Monday, November 5, 2012

Red State Blues



Tuesday—yikes, that’s tomorrow!—is Election Day.  That evening, TV viewers will be anxiously watching maps of the United States brightly colored red and blue. As everyone will know, red will indicate the states carried by Republicans and blue the states going Democratic. Given the historical association of red with liberal causes and blue with more conservative parties, one might think the map-makers are color-blind.
           
The etymologies of the words red and blue are of little help in sorting out today’s symbolism.  Red is derived from the Sanskrit rudhirá, which means “blood.”  From this meaning, the color red came to be associated with violence, revolution, lust, anger, fire, guilt, sex, sin, love, courage, and sacrifice.

Blue traveled a circuitous etymological path, from proto-Indo-European bhel (“light-colored, yellow, burnt”), Old Norse bla (“livid, or black-and-blue”), Old French blo (“pale, discolored, gray”), North Icelandic blamaur (“swarthy black”), Middle High German bla (“yellow’), and Germanic blau (originally, “black”).  Apparently blue could denote any color you wanted, as long as it wasn’t red. Even today some languages have no word to distinguish blue from green.

The symbolic meaning of blue has varied as widely as its etymology. It has been associated with happiness, optimism, peace, serenity, and loyalty.  Goethe thought blue was cold, gloomy, and melancholy (as opposed to red’s gravity, dignity, and grace). In politics blue somewhat arbitrarily came to stand for conservative opposition to both liberalism (red) and anarchy (black).
           
But why do red and blue mean what they do today in American politics?  Blame it on the election of 2000.

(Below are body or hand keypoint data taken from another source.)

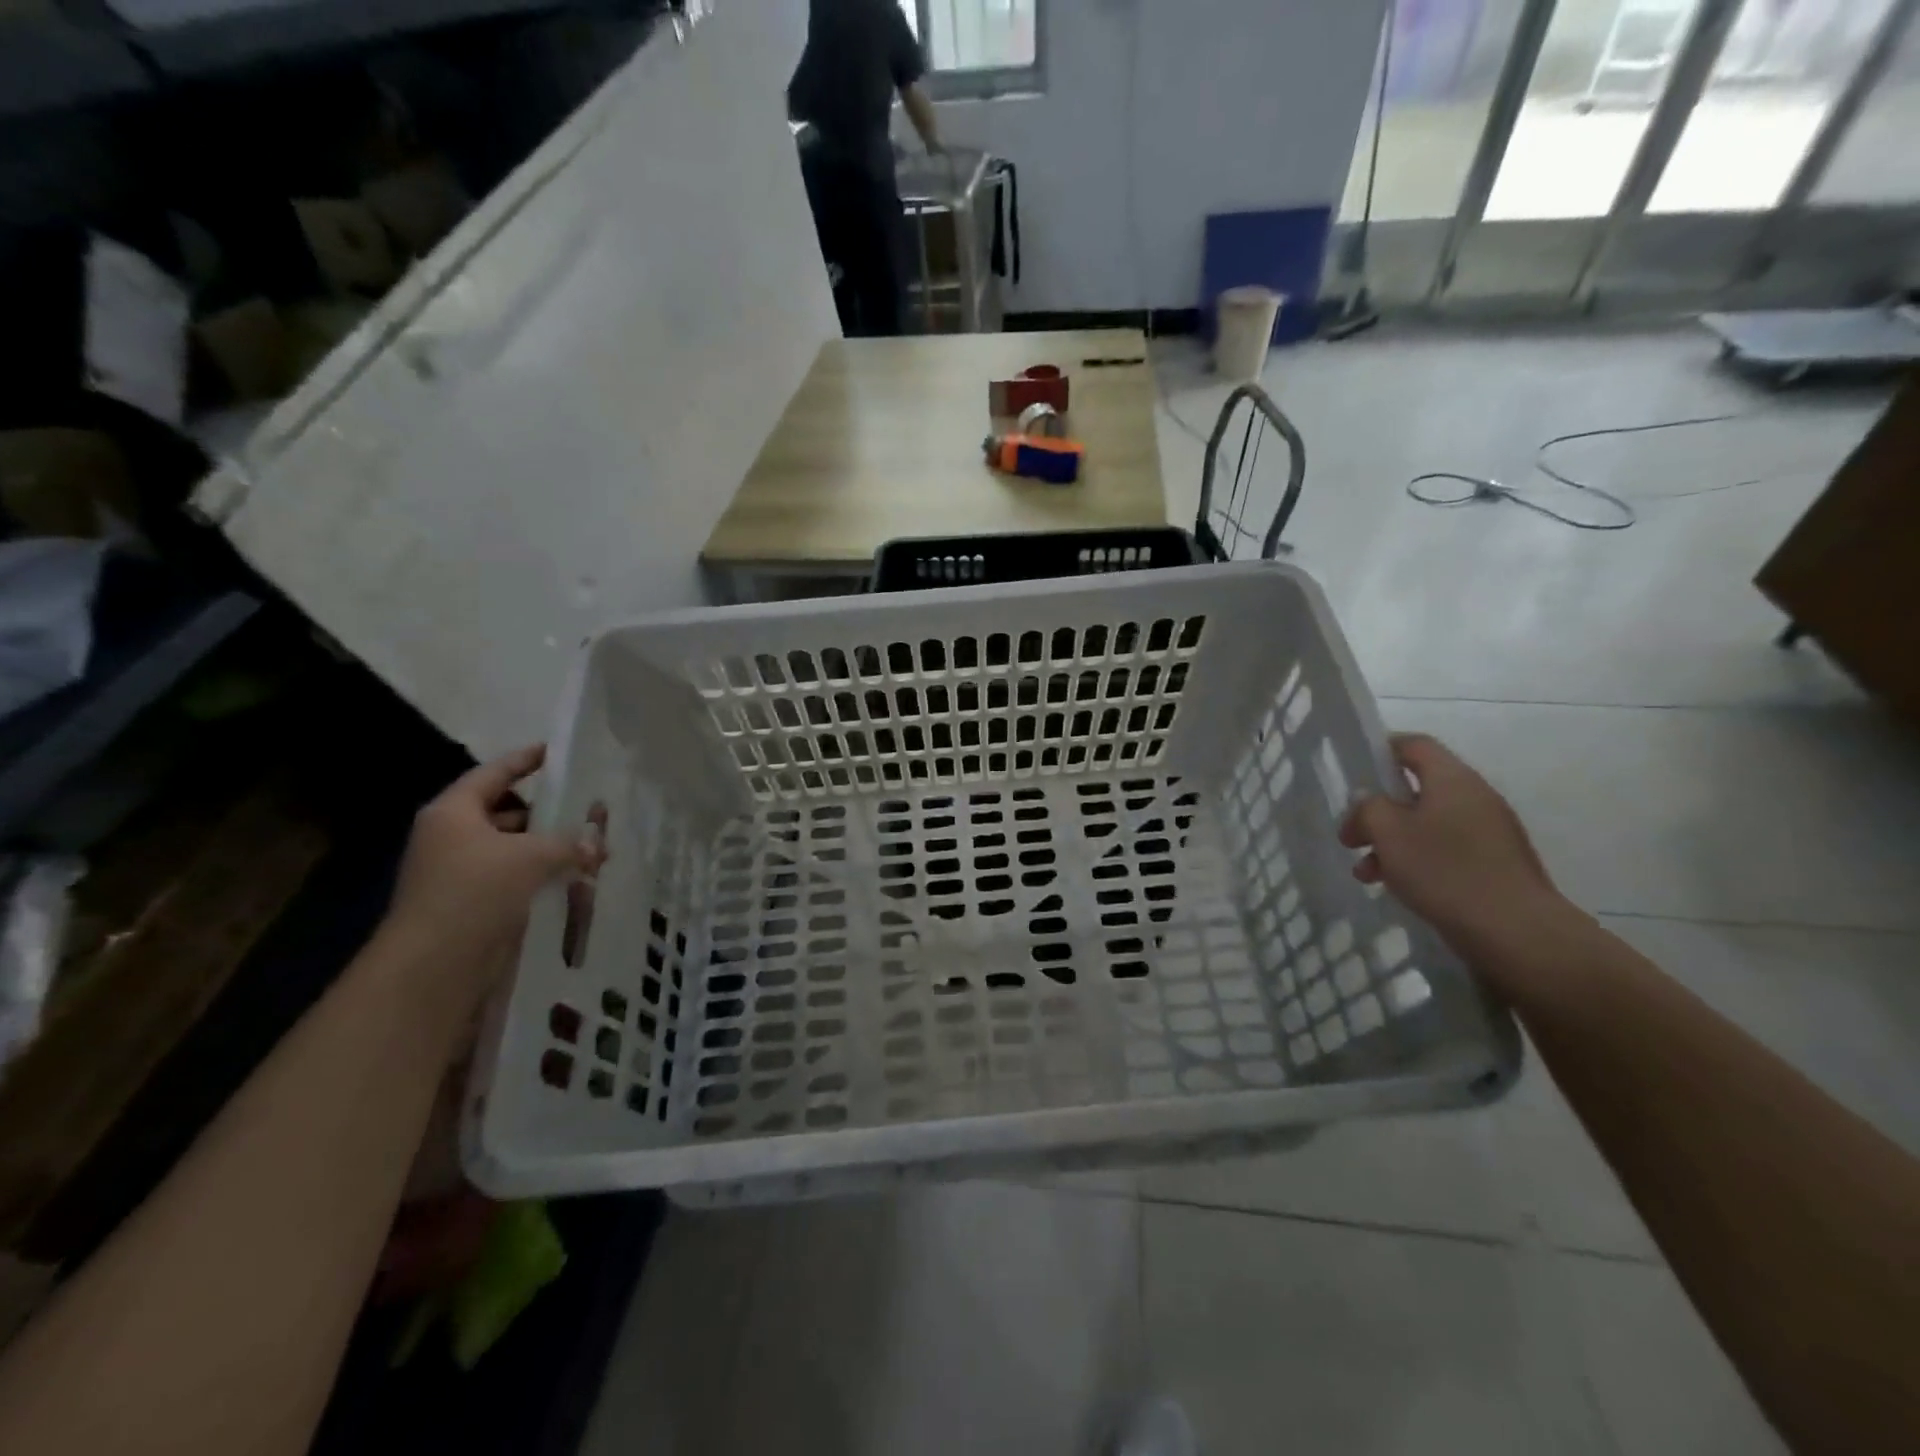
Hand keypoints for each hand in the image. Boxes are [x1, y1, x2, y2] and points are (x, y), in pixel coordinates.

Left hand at [380, 746, 600, 1007]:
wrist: (434, 967)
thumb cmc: (474, 893)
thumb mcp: (531, 857)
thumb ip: (570, 843)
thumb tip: (598, 843)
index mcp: (454, 813)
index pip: (494, 774)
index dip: (524, 760)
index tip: (554, 751)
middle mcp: (453, 838)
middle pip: (506, 811)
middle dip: (547, 812)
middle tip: (587, 808)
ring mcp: (462, 873)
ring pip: (514, 848)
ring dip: (550, 847)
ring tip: (592, 848)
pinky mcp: (474, 904)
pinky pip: (516, 878)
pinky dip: (543, 875)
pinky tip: (576, 880)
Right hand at [1339, 734, 1573, 965]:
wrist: (1517, 932)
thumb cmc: (1445, 871)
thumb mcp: (1388, 833)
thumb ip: (1369, 807)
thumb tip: (1369, 801)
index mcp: (1452, 779)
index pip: (1414, 745)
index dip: (1381, 750)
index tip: (1354, 773)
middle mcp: (1475, 797)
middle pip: (1417, 789)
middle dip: (1378, 811)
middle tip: (1351, 838)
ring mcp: (1490, 832)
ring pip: (1427, 824)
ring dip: (1392, 842)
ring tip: (1366, 873)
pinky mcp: (1495, 864)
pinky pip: (1446, 849)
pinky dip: (1417, 860)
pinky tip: (1398, 887)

TV networks had first used colors on electronic election maps in 1976, when NBC pioneered with a map showing Gerald Ford in blue and Jimmy Carter in red. In 1984, NBC News showed Ronald Reagan’s landslide of 44 states as a “sea of blue.”  Apparently not wanting to be thought a copycat, CBS used the opposite colors—red for Republicans and blue for Democrats. At ABC blue and yellow were the choices.

During this period the three major networks informally agreed on a uniform red-blue scheme that would alternate every four years, being assigned according to who were the incumbents (blue) and who were the challengers (red).

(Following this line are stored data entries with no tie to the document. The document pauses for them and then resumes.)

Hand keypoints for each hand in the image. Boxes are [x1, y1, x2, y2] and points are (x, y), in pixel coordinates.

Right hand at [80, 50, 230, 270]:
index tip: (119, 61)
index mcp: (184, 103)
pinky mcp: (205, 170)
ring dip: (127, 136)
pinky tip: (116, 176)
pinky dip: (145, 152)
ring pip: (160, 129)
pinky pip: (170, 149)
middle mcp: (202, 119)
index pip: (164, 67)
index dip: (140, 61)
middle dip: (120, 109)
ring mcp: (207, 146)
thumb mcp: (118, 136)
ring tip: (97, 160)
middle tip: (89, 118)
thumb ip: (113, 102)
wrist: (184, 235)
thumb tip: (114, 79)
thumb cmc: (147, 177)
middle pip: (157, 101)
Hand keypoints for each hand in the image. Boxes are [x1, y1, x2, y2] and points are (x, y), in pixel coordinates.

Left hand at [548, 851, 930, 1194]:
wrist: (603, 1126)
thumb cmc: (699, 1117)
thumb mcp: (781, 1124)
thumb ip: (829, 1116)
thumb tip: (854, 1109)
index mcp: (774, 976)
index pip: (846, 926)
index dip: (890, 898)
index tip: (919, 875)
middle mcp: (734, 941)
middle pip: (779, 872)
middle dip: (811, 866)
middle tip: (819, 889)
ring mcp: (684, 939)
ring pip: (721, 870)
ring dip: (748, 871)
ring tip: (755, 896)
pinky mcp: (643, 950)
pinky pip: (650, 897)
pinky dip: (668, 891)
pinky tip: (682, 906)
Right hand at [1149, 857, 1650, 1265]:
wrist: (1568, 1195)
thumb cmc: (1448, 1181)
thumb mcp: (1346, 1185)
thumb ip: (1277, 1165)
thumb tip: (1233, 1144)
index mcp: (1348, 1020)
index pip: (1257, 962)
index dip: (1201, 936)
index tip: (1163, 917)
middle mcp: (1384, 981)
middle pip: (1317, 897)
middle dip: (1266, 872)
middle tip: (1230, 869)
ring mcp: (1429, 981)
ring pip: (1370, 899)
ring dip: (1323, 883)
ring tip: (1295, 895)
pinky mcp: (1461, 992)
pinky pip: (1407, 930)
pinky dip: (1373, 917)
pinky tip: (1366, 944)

By 2000 all the broadcast and cable networks used this system, and it was the incumbent Democrats’ turn to be blue.  Because of the prolonged controversy over the election, coverage dragged on for weeks, and commentators began to refer to a state as “red” or “blue,” according to which party had carried it.  From that time on, the red-state, blue-state dichotomy became ingrained in American political dialogue.

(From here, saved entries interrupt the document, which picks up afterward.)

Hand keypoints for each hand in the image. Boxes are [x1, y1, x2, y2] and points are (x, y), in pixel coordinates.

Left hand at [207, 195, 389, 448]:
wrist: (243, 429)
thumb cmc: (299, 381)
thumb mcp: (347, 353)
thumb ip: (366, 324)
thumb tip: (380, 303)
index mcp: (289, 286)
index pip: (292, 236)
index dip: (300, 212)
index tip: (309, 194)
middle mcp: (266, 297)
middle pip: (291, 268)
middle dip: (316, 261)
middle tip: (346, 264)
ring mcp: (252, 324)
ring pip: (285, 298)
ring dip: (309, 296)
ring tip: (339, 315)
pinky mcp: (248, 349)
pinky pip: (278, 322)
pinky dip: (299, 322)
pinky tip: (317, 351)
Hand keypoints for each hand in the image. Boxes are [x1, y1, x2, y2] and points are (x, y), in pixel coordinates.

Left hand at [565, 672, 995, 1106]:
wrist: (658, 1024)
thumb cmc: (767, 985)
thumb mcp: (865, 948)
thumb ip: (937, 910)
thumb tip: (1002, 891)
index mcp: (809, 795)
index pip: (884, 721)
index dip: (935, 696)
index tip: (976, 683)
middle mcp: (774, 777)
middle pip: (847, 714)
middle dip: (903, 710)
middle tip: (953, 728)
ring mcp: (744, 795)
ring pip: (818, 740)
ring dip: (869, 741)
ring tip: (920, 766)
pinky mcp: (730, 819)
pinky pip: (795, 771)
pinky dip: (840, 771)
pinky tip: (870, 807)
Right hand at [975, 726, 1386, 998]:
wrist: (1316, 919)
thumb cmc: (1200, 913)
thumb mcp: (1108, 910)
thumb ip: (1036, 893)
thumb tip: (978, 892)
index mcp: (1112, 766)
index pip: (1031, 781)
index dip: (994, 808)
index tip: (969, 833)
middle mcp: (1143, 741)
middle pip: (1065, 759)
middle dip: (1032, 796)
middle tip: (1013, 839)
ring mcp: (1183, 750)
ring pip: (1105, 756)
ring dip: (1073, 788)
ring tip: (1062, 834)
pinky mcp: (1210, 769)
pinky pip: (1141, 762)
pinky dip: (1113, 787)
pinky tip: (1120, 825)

The Bard of Buffalo Bayou is also ingrained—but it’s better not to ask in what.  Today, like most days, he has the blues.

            Oh, Lord, I got those Lone Star, Red State Blues,
            Surrounded by a crowd with wing-nut views,
            Politicians like Rick Perry,
            Who think their job’s hereditary,
            As long as they’re more right-wing than Ted Cruz.

            Oh, Lord, I got those Lone Star, Red State Blues,
            I’m in a land where folks believe Fox News,
            And the ghost of Molly Ivins
            Is the one thing that enlivens
            All the Democrats who know they’re bound to lose.

            When I’m resting in my arbor, Oh
            How I dream of old Ralph Yarborough,
            I’d bring back Barbara Jordan, if I only could.
            Ann Richards, Henry Gonzalez,
            They were really hot tamales—
            And right now even Lyndon Johnson’s looking good!

            O, Lord, I got those Lone Star, Red State Blues,
            A feeling that goes right down to my shoes,
            ‘Twould be a feat herculean
            If Texas turned cerulean,
            Yes, Lord, I got those Lone Star, Red State Blues.